(Excerpted data)
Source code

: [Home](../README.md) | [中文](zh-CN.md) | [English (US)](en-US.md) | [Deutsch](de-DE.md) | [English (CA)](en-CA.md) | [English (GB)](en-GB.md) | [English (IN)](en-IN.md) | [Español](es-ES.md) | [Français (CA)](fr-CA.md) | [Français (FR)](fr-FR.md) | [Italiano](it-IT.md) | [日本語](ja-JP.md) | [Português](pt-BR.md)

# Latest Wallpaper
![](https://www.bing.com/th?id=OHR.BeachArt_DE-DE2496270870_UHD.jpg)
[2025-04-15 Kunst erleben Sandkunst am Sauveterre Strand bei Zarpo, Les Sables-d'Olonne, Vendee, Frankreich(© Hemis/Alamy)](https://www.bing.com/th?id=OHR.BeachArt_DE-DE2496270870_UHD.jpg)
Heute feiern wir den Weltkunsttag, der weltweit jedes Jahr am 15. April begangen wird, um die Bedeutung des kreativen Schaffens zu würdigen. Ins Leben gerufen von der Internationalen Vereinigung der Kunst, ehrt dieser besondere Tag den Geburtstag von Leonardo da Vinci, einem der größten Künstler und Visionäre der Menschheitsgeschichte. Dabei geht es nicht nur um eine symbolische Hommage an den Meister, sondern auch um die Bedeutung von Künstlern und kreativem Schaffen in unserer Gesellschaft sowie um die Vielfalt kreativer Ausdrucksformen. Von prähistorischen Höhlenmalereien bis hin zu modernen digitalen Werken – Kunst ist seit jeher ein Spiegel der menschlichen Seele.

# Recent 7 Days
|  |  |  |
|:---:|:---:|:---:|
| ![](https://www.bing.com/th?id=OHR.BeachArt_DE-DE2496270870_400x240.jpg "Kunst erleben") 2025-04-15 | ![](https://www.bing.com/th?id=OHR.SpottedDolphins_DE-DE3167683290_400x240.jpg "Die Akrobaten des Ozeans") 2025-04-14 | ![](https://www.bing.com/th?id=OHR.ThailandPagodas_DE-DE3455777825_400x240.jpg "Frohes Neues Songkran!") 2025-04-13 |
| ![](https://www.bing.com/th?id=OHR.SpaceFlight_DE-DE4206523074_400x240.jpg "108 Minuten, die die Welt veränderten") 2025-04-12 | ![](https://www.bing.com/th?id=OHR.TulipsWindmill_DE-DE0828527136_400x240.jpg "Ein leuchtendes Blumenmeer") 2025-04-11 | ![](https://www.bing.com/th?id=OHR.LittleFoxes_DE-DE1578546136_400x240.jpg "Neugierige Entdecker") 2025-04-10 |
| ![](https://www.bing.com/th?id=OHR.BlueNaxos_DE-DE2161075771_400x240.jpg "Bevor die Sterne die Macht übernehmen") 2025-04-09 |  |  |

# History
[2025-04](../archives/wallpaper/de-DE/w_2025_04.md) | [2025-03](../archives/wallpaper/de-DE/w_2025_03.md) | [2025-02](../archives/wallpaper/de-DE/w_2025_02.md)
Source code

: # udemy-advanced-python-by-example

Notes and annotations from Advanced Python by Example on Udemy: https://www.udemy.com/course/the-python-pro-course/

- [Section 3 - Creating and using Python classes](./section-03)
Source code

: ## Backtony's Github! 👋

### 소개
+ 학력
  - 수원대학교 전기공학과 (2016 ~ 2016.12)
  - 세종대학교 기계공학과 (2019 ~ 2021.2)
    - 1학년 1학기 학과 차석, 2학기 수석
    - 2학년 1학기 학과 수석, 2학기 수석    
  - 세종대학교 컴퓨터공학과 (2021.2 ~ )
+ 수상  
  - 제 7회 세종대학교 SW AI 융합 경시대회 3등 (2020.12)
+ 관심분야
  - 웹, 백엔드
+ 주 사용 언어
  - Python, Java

--

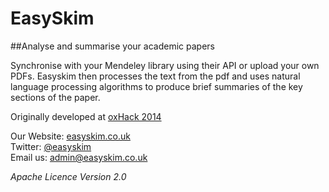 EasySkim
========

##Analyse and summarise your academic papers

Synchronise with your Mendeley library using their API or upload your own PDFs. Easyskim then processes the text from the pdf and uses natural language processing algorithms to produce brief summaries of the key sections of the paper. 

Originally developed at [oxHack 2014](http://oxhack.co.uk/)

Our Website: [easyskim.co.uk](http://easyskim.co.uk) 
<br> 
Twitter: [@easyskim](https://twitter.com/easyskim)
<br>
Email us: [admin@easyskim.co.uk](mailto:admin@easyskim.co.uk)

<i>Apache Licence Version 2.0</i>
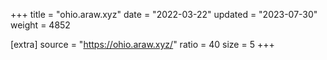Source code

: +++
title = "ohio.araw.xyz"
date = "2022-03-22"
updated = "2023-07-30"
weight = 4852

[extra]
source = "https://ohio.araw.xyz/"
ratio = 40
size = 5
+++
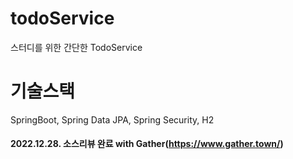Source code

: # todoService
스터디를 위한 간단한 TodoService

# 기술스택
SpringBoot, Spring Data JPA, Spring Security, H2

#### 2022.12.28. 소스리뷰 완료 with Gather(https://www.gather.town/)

---

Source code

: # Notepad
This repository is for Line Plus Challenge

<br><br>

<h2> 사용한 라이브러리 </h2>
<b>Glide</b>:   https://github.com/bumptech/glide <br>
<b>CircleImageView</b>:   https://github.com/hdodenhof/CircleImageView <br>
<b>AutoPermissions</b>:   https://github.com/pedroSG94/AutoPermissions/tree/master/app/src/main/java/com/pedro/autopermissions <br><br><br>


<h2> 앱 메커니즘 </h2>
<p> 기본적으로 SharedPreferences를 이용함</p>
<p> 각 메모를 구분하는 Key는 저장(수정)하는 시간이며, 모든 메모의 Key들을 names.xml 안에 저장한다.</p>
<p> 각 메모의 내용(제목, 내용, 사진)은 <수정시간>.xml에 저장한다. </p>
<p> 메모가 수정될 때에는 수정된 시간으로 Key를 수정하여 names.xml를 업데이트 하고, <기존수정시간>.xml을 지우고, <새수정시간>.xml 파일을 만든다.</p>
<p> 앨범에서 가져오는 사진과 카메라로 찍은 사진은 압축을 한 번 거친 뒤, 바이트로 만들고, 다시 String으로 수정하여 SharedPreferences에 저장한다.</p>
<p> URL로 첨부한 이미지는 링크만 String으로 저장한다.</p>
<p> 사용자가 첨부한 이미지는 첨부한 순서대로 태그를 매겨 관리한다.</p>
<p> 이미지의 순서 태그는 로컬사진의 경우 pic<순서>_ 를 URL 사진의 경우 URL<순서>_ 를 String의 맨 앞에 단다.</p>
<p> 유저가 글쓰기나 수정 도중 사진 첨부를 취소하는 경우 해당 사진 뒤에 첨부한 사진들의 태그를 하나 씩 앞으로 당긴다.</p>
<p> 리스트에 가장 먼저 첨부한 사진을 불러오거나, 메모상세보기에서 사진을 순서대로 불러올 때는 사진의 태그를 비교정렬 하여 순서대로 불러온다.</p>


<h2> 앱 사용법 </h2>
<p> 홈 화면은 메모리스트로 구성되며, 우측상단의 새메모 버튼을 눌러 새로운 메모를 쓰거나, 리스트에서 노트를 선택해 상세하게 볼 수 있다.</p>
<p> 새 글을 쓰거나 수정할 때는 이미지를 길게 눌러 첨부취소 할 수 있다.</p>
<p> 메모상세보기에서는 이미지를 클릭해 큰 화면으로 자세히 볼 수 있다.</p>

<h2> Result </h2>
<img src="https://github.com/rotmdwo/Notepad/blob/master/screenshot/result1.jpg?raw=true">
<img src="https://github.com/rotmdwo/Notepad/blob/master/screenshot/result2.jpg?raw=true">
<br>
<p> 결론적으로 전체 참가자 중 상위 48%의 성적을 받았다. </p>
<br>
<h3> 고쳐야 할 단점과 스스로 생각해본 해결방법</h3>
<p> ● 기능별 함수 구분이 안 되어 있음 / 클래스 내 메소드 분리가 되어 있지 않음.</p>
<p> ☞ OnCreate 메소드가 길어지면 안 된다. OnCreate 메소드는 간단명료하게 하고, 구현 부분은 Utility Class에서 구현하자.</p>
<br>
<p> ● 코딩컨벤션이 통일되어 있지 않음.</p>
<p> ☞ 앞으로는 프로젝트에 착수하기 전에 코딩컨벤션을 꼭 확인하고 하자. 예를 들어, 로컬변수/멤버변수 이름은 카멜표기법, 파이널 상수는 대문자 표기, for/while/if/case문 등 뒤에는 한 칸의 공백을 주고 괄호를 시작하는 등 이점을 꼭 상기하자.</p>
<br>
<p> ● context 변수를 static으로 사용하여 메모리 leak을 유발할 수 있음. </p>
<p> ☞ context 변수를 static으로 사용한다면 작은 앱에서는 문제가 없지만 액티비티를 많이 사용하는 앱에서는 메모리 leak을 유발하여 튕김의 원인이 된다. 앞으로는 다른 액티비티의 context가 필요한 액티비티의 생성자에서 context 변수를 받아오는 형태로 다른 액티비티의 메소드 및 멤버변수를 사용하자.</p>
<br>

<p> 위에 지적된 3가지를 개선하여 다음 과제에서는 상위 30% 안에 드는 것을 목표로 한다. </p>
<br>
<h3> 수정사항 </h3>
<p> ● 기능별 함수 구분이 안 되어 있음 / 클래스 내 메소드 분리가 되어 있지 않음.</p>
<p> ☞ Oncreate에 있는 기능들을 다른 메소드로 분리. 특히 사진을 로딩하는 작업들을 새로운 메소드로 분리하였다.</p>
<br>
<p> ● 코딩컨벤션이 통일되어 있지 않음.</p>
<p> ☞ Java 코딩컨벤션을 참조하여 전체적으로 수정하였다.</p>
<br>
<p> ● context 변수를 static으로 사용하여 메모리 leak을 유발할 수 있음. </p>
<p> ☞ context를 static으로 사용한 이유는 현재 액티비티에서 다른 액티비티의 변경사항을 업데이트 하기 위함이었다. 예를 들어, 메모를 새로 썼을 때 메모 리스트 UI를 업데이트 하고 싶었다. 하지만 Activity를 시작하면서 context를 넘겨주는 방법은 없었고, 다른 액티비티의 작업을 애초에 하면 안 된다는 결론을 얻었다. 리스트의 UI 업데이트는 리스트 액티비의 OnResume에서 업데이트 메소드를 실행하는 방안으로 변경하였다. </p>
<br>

(Exercise brief) Each line in the listing either holds the word "araw" or does not. Report how many do, as a bare number.

(Answer area) 2